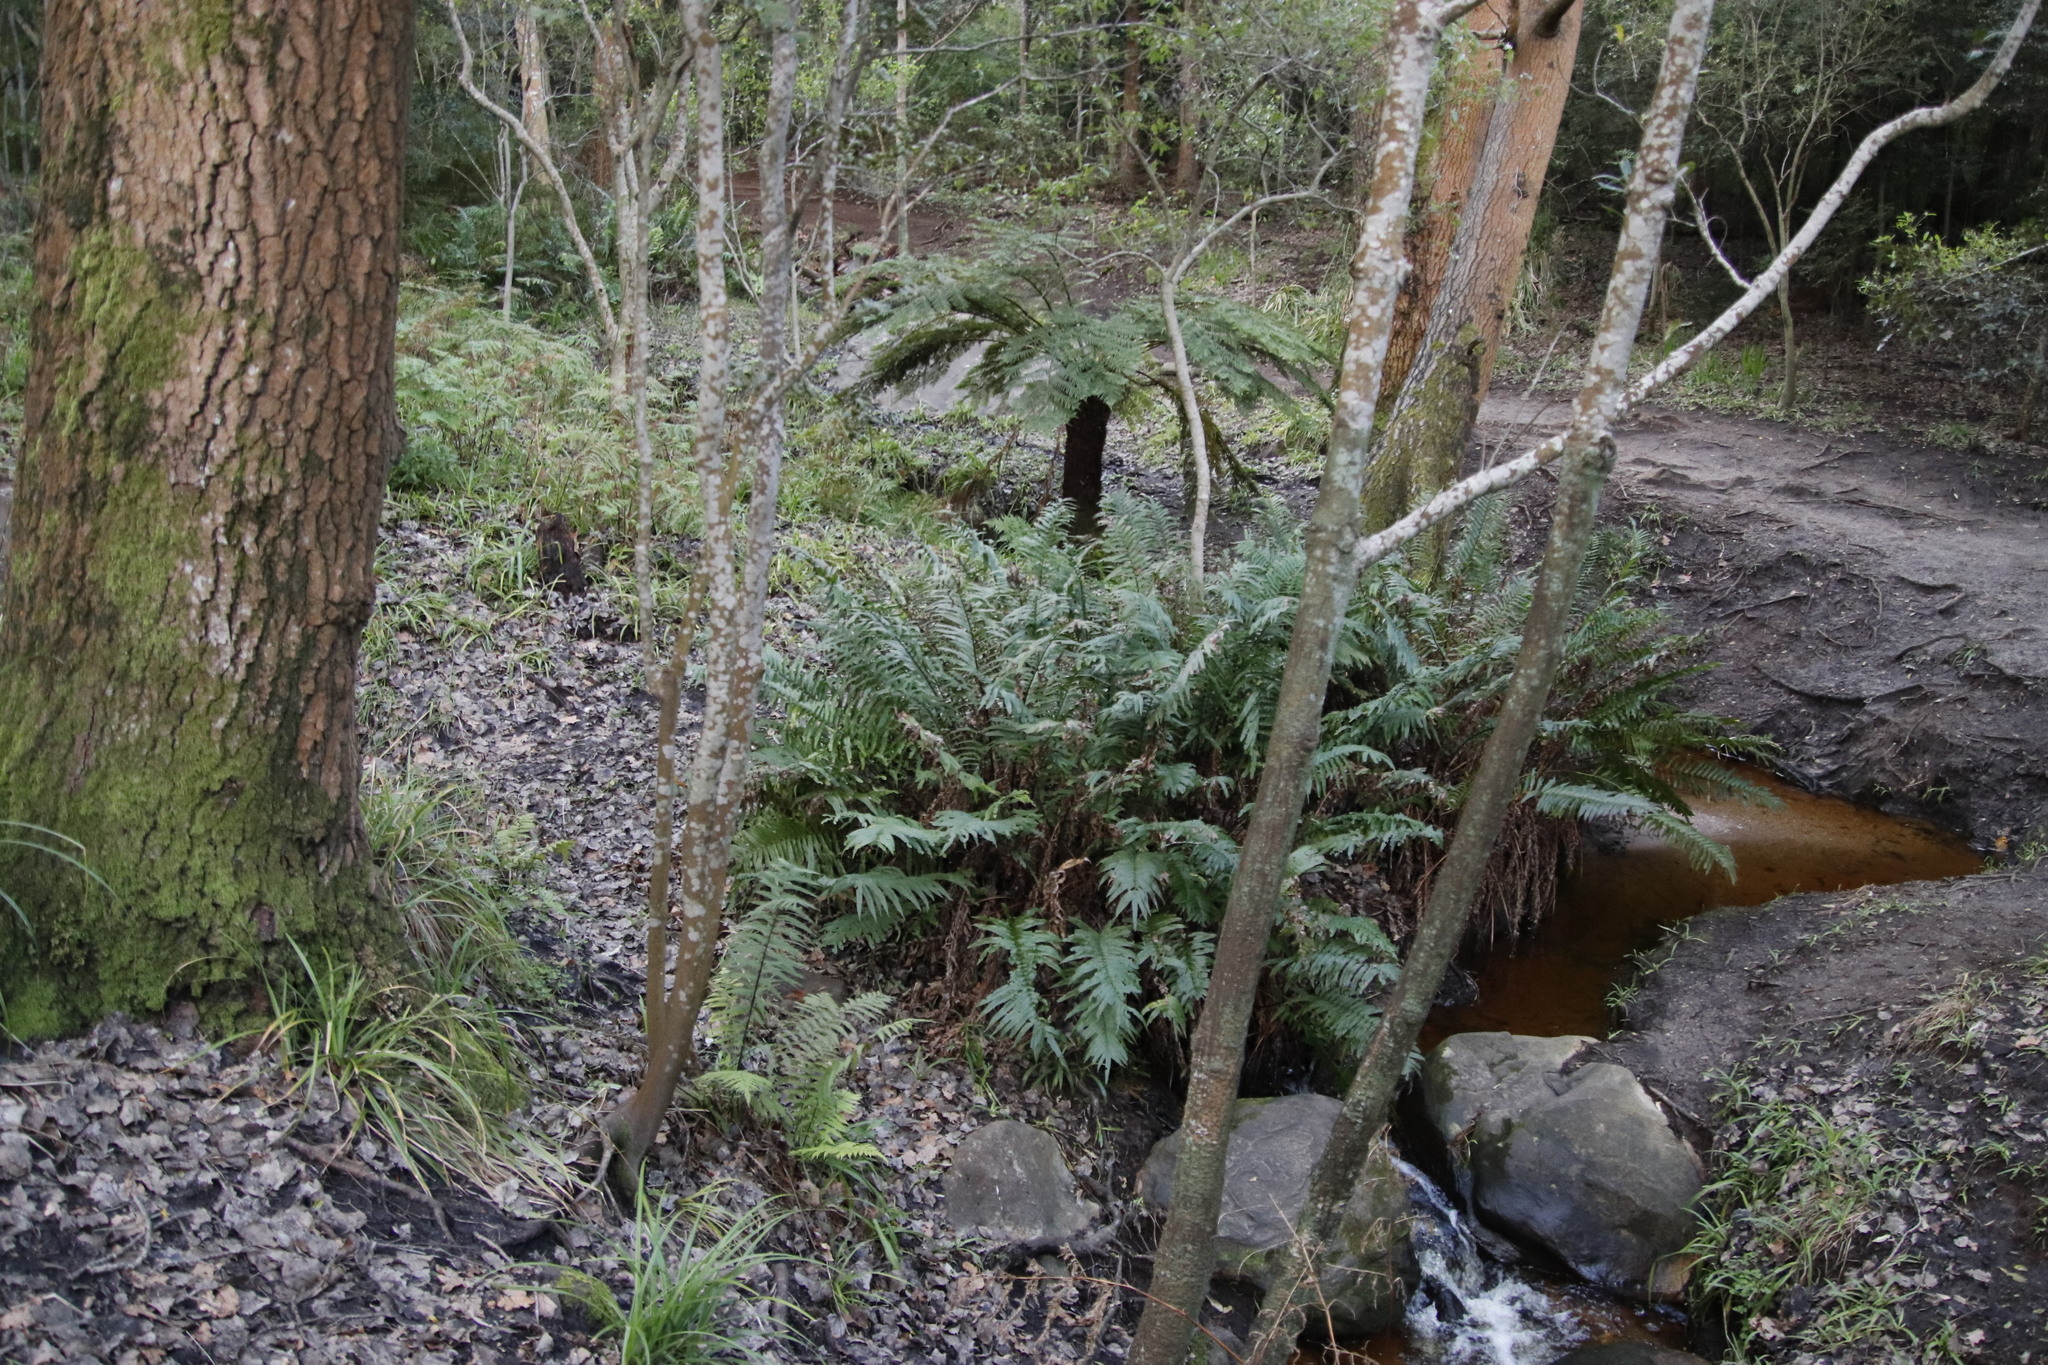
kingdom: Plantae
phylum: Tracheophyta
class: Polypodiopsida
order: Polypodiales
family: Blechnaceae
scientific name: Blechnaceae
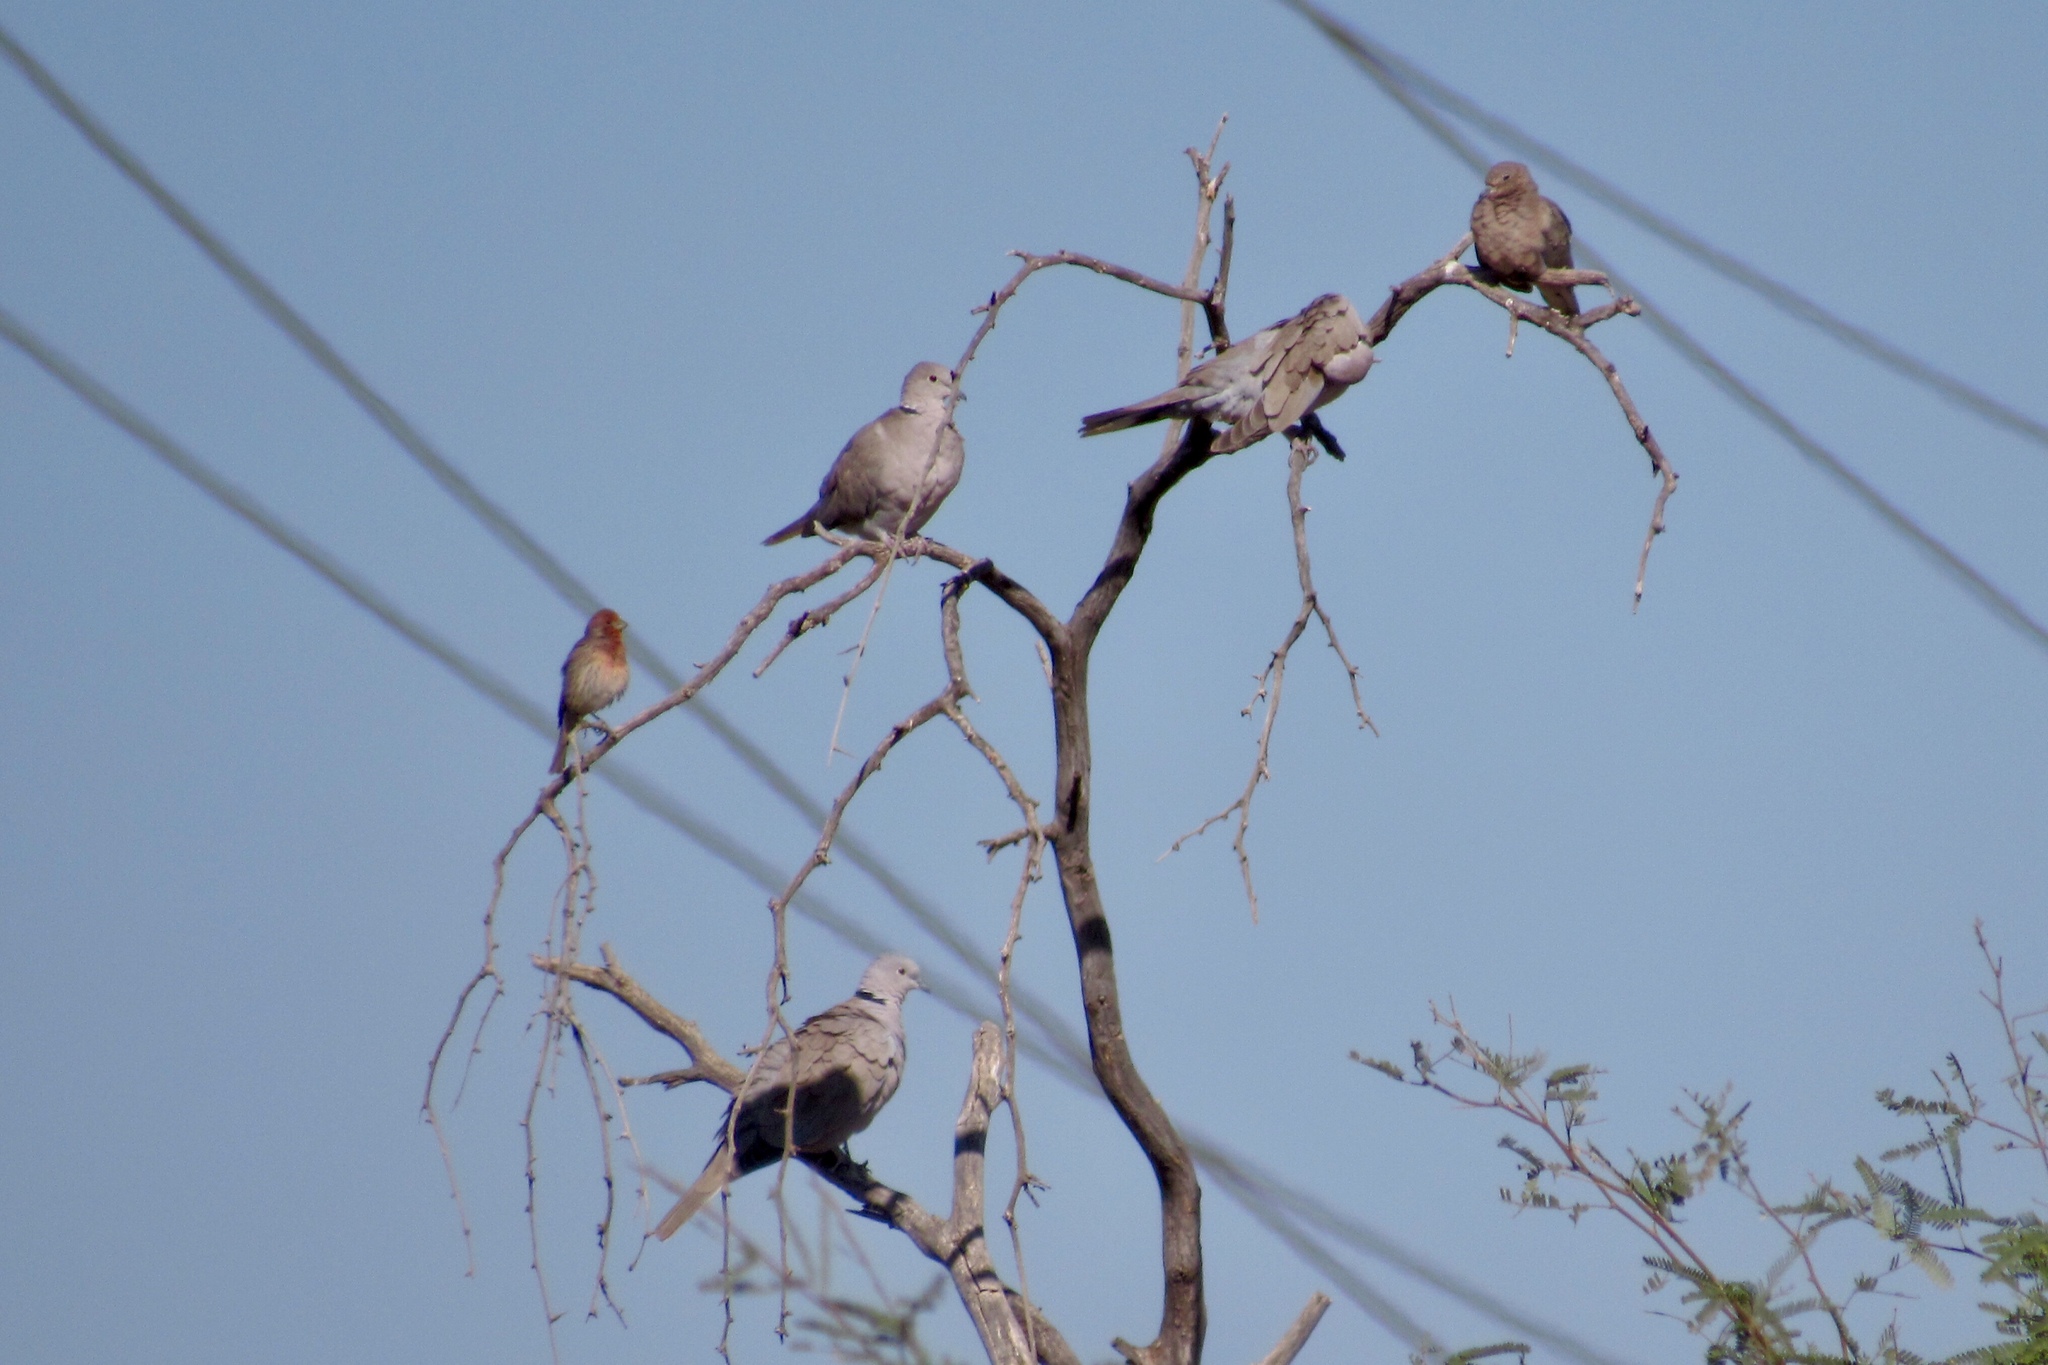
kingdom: Animalia
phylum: Chordata
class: Aves
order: Columbiformes
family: Columbidae
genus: Streptopelia
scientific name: Streptopelia decaocto
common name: Eurasian collared dove
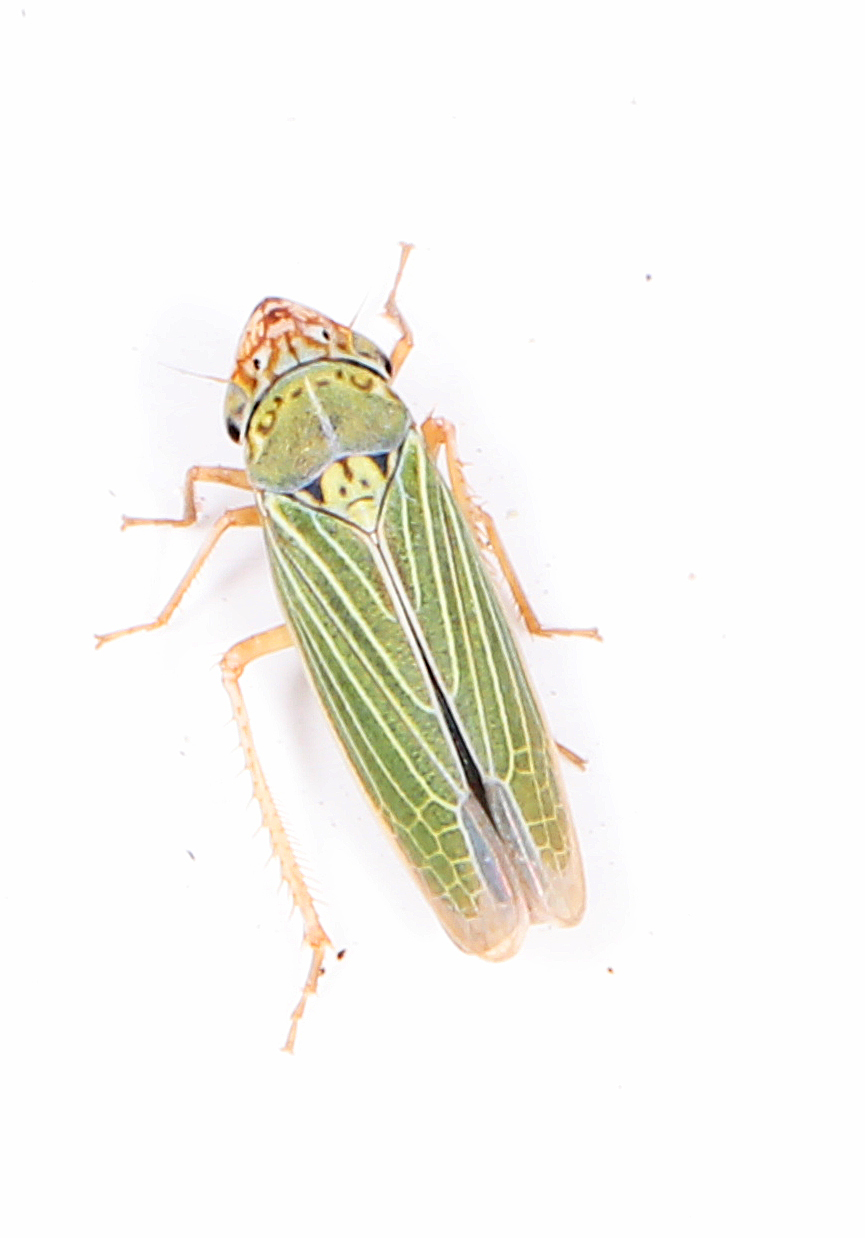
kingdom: Animalia
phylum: Arthropoda
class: Insecta
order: Hemiptera
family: Cicadellidae
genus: Xyphon
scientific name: Xyphon reticulatum
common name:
□ □ □ □ □ □ □
→ **Brief**
Recast every line of the entries above as a single numbered list. Skip blank lines and leave out the pictures.

→ **Output for this task**
1. kingdom: Plantae
2. phylum: Tracheophyta
3. class: Polypodiopsida
4. order: Polypodiales
5. family: Blechnaceae
6. scientific name: Blechnaceae
7. kingdom: Animalia
8. phylum: Chordata
9. class: Aves
10. order: Columbiformes
11. family: Columbidae
12. genus: Streptopelia
13. scientific name: Streptopelia decaocto
14. common name: Eurasian collared dove
15. kingdom: Animalia
16. phylum: Arthropoda
17. class: Insecta
18. order: Hemiptera
19. family: Cicadellidae
20. genus: Xyphon
21. scientific name: Xyphon reticulatum
22. common name:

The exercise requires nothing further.